What is expected: Format the lines in the entries below as a Markdown table with the columns Row and Text, starting with the line that contains "## Web Components" and going on through the line that contains "Static HTML pages". Number each row, include only those lines, and leave out blank lines.

Stored entries:
#####

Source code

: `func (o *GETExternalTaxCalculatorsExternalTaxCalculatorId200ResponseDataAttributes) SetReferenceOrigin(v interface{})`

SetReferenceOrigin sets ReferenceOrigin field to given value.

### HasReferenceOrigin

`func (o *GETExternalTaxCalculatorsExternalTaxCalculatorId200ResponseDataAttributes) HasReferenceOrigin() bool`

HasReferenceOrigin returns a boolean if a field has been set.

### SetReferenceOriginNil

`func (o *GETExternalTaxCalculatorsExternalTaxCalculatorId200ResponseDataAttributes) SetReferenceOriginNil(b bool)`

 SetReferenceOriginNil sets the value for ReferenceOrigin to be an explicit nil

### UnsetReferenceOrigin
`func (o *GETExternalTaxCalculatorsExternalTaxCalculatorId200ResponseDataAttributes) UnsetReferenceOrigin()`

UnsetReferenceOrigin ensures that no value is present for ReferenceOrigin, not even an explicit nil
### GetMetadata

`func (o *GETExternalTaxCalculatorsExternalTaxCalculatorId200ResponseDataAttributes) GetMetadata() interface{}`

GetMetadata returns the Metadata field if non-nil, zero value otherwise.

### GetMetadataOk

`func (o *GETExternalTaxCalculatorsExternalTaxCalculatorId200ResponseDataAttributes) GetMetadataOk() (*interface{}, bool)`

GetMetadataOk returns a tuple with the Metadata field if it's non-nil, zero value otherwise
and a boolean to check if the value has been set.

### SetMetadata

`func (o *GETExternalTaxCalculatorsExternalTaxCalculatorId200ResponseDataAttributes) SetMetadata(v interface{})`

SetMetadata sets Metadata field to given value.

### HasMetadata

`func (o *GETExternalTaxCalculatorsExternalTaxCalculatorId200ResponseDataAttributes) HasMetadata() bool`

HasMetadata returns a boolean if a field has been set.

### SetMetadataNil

#####

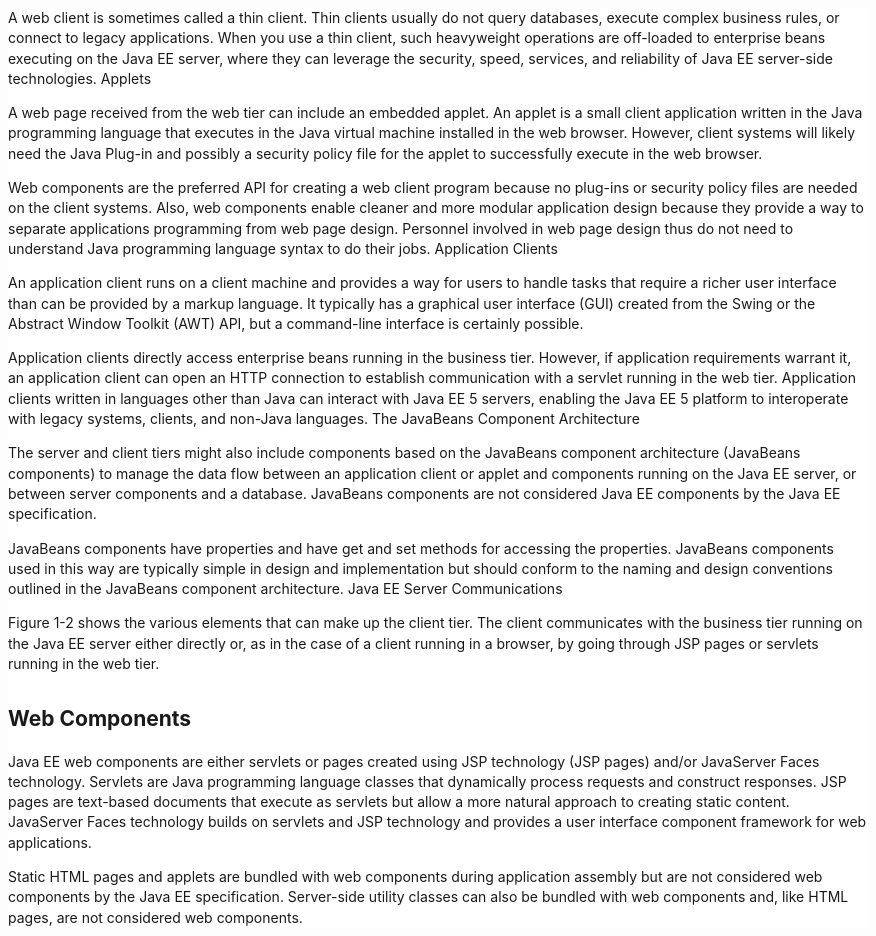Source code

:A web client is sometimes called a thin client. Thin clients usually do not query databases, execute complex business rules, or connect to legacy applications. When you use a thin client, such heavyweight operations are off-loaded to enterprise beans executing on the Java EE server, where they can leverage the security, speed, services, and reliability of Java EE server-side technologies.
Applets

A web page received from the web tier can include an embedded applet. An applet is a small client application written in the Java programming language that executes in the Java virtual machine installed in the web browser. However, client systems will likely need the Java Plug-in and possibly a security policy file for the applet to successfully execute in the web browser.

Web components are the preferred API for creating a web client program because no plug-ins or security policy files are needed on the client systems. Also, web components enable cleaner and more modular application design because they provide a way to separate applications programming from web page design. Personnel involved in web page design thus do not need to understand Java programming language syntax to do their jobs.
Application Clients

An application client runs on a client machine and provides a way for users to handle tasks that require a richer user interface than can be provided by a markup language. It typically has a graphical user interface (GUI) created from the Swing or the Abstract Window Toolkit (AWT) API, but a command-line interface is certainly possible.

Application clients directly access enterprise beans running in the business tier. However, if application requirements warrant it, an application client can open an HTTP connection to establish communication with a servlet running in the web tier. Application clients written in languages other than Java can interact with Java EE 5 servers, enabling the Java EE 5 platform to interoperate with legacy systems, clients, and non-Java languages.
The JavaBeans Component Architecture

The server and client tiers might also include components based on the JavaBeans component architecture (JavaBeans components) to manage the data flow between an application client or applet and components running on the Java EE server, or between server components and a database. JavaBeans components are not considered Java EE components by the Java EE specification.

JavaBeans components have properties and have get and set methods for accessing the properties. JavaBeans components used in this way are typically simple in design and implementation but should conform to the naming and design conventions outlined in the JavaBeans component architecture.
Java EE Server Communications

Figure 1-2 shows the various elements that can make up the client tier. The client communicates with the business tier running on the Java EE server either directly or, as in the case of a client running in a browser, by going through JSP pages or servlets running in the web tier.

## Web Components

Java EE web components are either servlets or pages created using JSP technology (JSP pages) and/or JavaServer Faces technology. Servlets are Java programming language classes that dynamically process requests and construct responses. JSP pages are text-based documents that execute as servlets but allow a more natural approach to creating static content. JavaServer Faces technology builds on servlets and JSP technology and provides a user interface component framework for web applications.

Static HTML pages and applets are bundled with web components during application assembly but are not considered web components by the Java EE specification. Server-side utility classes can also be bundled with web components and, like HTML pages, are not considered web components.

#####

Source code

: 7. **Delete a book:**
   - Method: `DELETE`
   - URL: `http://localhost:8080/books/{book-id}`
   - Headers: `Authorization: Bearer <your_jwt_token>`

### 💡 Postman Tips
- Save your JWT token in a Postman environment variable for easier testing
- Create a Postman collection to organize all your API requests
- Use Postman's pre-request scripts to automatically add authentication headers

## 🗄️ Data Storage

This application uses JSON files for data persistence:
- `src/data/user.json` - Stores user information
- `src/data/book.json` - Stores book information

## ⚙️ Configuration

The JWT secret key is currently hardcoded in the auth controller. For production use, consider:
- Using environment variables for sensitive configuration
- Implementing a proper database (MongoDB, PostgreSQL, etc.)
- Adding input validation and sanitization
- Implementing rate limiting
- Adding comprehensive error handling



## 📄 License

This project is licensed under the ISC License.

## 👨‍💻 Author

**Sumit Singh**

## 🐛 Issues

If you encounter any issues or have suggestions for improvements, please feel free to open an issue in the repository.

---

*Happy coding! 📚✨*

#####

Solution:
| Row | Text |
|---|---|
| 1 | ## Web Components |
| 2 | Java EE web components are either servlets or pages created using JSP technology (JSP pages) and/or JavaServer Faces technology. Servlets are Java programming language classes that dynamically process requests and construct responses. JSP pages are text-based documents that execute as servlets but allow a more natural approach to creating static content. JavaServer Faces technology builds on servlets and JSP technology and provides a user interface component framework for web applications. |
| 3 | Static HTML pages and applets are bundled with web components during application assembly but are not considered web components by the Java EE specification. Server-side utility classes can also be bundled with web components and, like HTML pages, are not considered web components. |